Source data
[Start of Attachment]

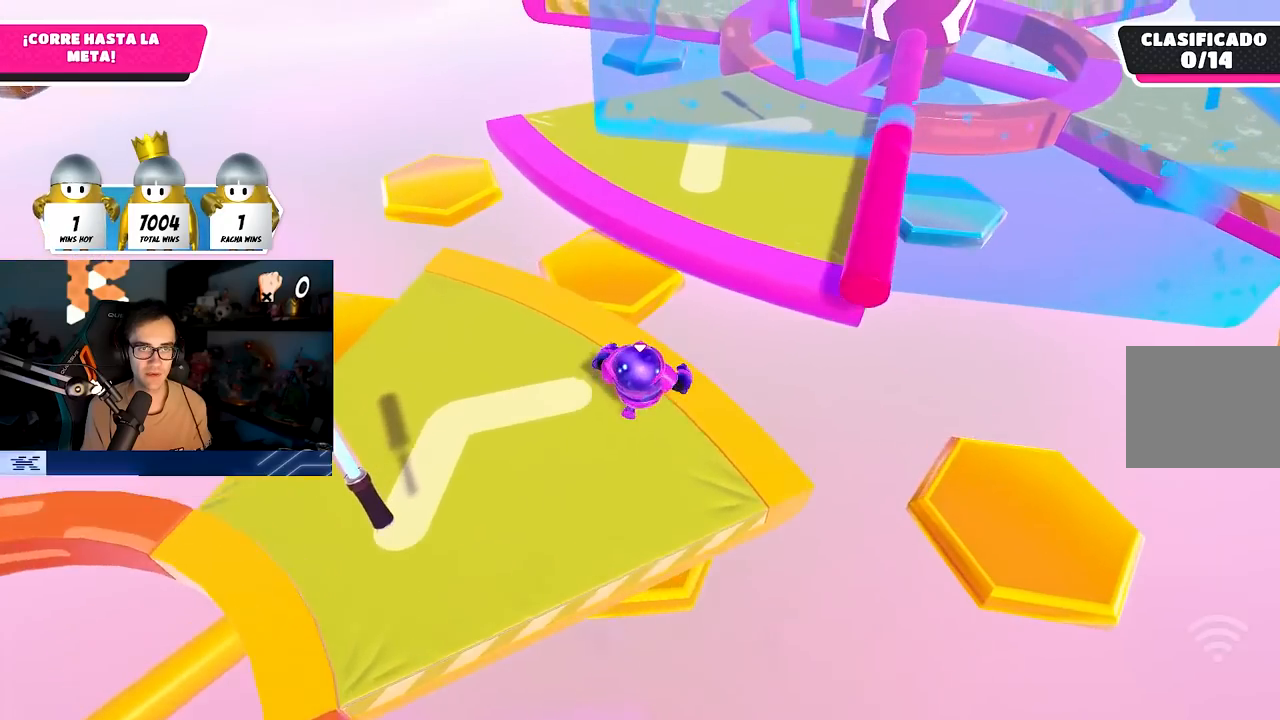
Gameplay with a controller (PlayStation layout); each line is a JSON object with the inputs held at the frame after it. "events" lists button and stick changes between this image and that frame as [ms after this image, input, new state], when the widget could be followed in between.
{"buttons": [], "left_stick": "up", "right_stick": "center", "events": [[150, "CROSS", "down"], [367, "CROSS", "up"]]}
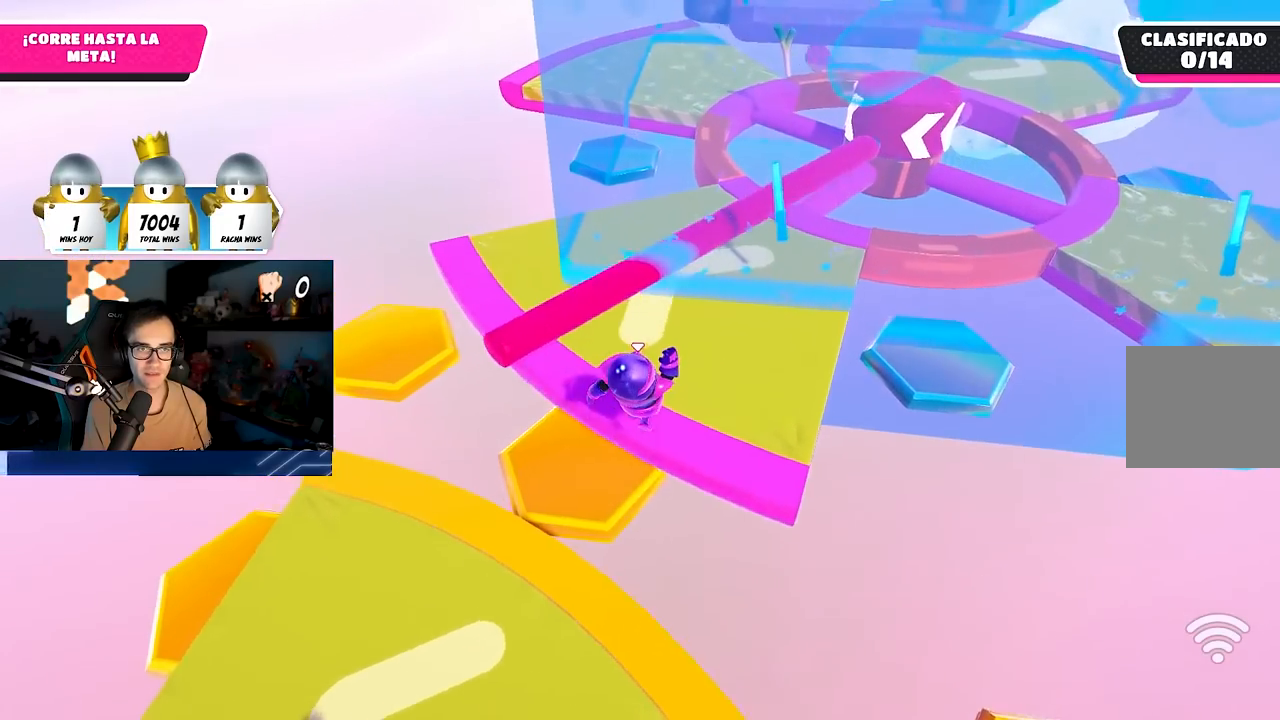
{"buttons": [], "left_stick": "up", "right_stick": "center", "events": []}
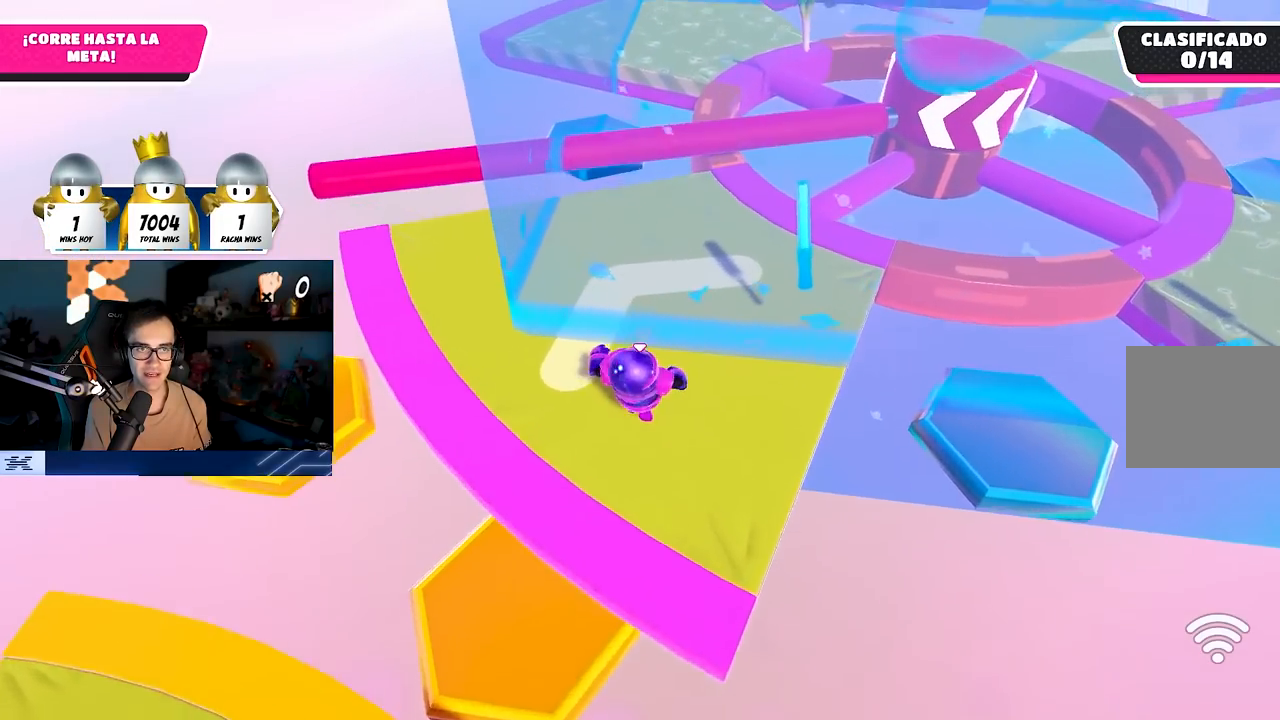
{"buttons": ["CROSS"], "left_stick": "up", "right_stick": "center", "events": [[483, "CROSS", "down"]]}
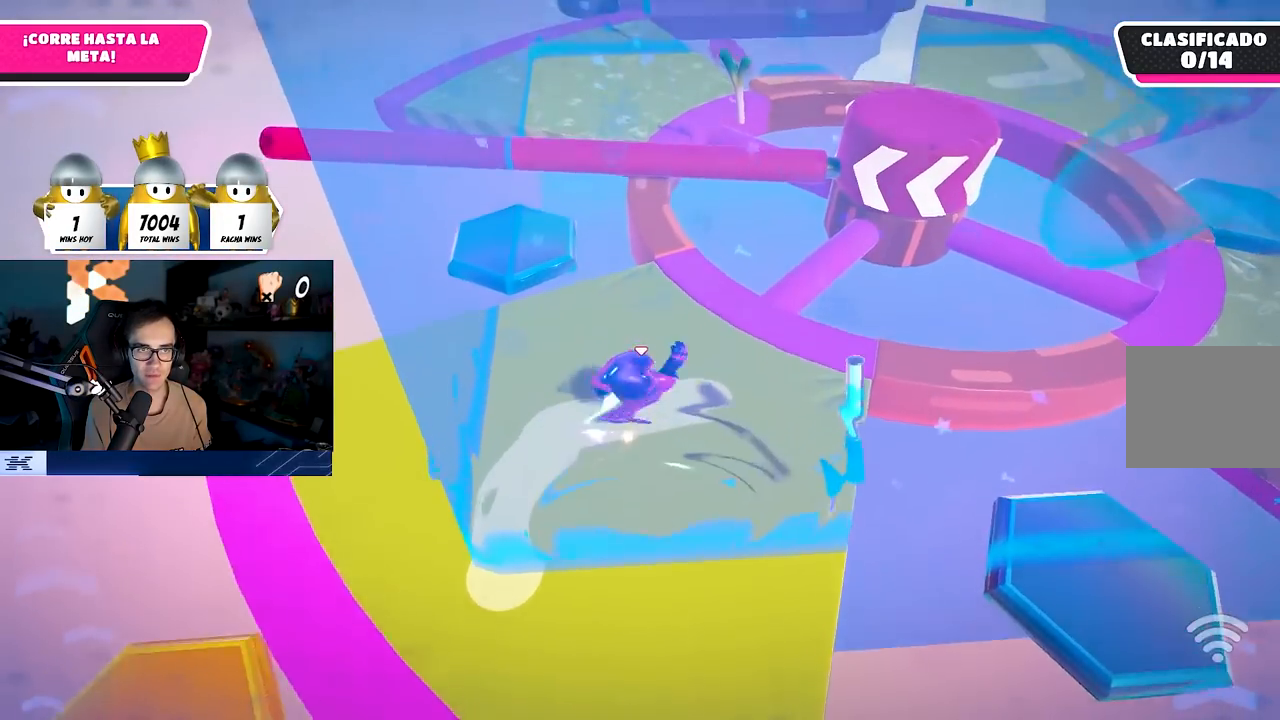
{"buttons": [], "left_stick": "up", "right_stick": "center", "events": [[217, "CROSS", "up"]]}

[End of Attachment]

→ Aim of the task: An exact reprint of the records above is required, with all pictures left out.

→ Result below:
Gameplay with a controller (PlayStation layout); each line is a JSON object with the inputs held at the frame after it. "events" lists button and stick changes between this image and that frame as [ms after this image, input, new state], when the widget could be followed in between.
{"buttons": [], "left_stick": "up", "right_stick": "center", "events": [[150, "CROSS", "down"], [367, "CROSS", "up"]]}
{"buttons": [], "left_stick": "up", "right_stick": "center", "events": []}
{"buttons": ["CROSS"], "left_stick": "up", "right_stick": "center", "events": [[483, "CROSS", "down"]]}
{"buttons": [], "left_stick": "up", "right_stick": "center", "events": [[217, "CROSS", "up"]]}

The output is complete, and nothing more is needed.